(Beginning of RAW DATA)

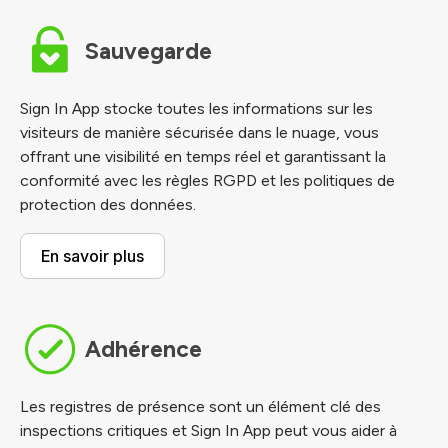
Sauvegarde
Sign In App stocke toutes les informations sur les
visiteurs de manière sécurisée dans le nuage, vous
offrant une visibilité en temps réel et garantissant la
conformité avec les règles RGPD et les politiques de
protection des données.
En savoir plus
Adhérence
Les registres de présence sont un élément clé des
inspections critiques et Sign In App peut vous aider à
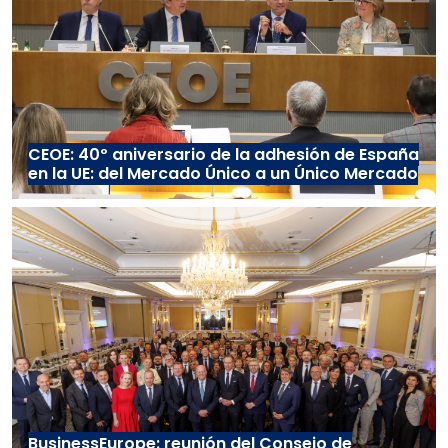
CEOE: 40º aniversario de la adhesión de España
en la UE: del Mercado Único a un Único Mercado
BusinessEurope: reunión del Consejo de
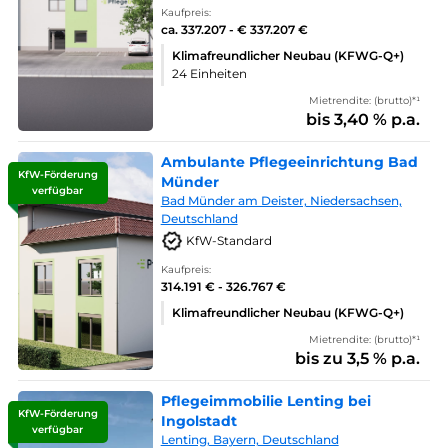
Kaufpreis:
ca. 337.207 - € 337.207 €
Klimafreundlicher Neubau (KFWG-Q+)
24 Einheiten
Mietrendite: (brutto)*¹
bis 3,40 % p.a.
Ambulante Pflegeeinrichtung Bad
KfW-Förderung
Münder
verfügbar
Bad Münder am Deister, Niedersachsen,
Deutschland
KfW-Standard
Kaufpreis:
314.191 € - 326.767 €
Klimafreundlicher Neubau (KFWG-Q+)
Mietrendite: (brutto)*¹
bis zu 3,5 % p.a.
Pflegeimmobilie Lenting bei
KfW-Förderung
Ingolstadt
verfügbar
Lenting, Bayern, Deutschland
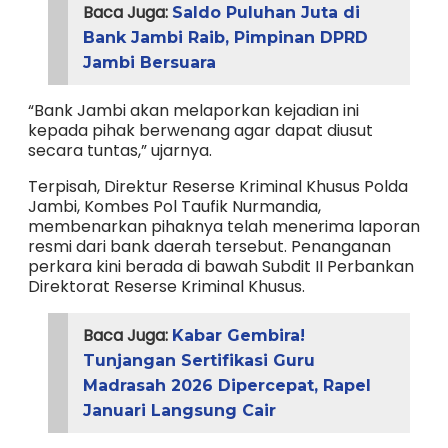
Baca Juga:
Saldo Puluhan Juta di
Bank Jambi Raib, Pimpinan DPRD
Jambi Bersuara
“Bank Jambi akan melaporkan kejadian ini
kepada pihak berwenang agar dapat diusut
secara tuntas,” ujarnya.
Terpisah, Direktur Reserse Kriminal Khusus Polda
Jambi, Kombes Pol Taufik Nurmandia,
membenarkan pihaknya telah menerima laporan
resmi dari bank daerah tersebut. Penanganan
perkara kini berada di bawah Subdit II Perbankan
Direktorat Reserse Kriminal Khusus.
Baca Juga:
Kabar Gembira!
Tunjangan Sertifikasi Guru
Madrasah 2026 Dipercepat, Rapel
Januari Langsung Cair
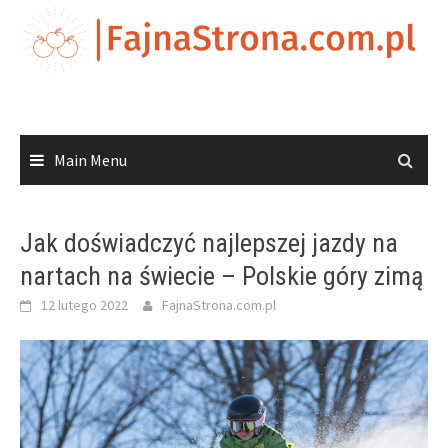
Skip
to
content
Main Menu
Jak doświadczyć najlepszej jazdy na
nartach na świecie – Polskie góry zimą
12 lutego 2022
FajnaStrona.com.pl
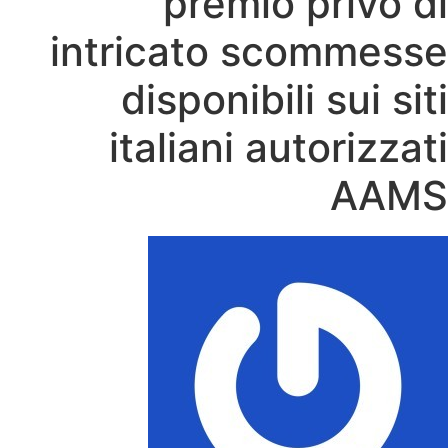
premio privo di
intricato scommesse
disponibili sui siti
italiani autorizzati
AAMS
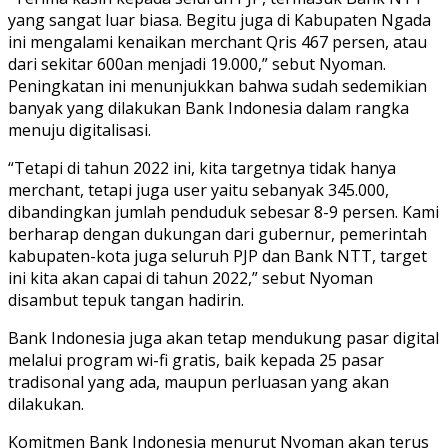
yang sangat luar biasa. Begitu juga di Kabupaten Ngada
ini mengalami kenaikan merchant Qris 467 persen, atau
dari sekitar 600an menjadi 19.000,” sebut Nyoman.
Peningkatan ini menunjukkan bahwa sudah sedemikian
banyak yang dilakukan Bank Indonesia dalam rangka
menuju digitalisasi.
“Tetapi di tahun 2022 ini, kita targetnya tidak hanya
merchant, tetapi juga user yaitu sebanyak 345.000,
dibandingkan jumlah penduduk sebesar 8-9 persen. Kami
berharap dengan dukungan dari gubernur, pemerintah
kabupaten-kota juga seluruh PJP dan Bank NTT, target
ini kita akan capai di tahun 2022,” sebut Nyoman
disambut tepuk tangan hadirin.
Bank Indonesia juga akan tetap mendukung pasar digital
melalui program wi-fi gratis, baik kepada 25 pasar
tradisonal yang ada, maupun perluasan yang akan
dilakukan.
Komitmen Bank Indonesia menurut Nyoman akan terus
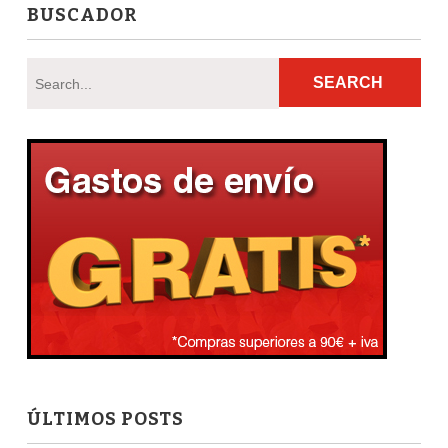
BUSCADOR
ÚLTIMOS POSTS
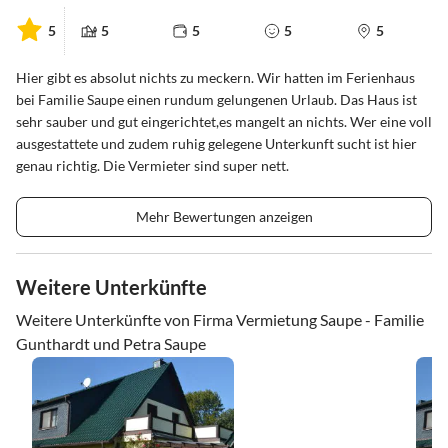
5
5
5
5
5
Hier gibt es absolut nichts zu meckern. Wir hatten im Ferienhaus
bei Familie Saupe einen rundum gelungenen Urlaub. Das Haus ist
sehr sauber und gut eingerichtet,es mangelt an nichts. Wer eine voll
ausgestattete und zudem ruhig gelegene Unterkunft sucht ist hier
genau richtig. Die Vermieter sind super nett.
Mehr Bewertungen anzeigen
Weitere Unterkünfte
Weitere Unterkünfte von Firma Vermietung Saupe - Familie
Gunthardt und Petra Saupe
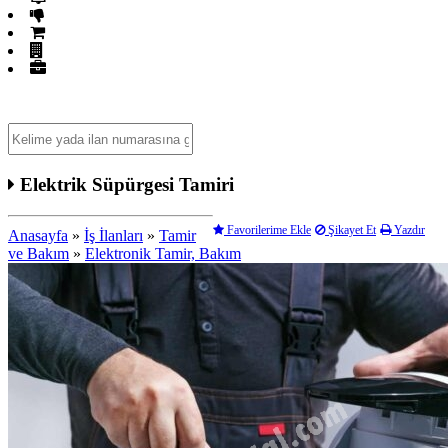
Fiyatı Düşenler
GET İlanlar
Firma Rehberi
Mağazalar
Elektrik Süpürgesi Tamiri
Favorilerime Ekle
Şikayet Et
Yazdır
Anasayfa
»
İş İlanları
»
Tamir
ve Bakım
»
Elektronik Tamir, Bakım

(End of RAW DATA)

Tally up the lines in the records that contain the word "nichts" and give only the total.

2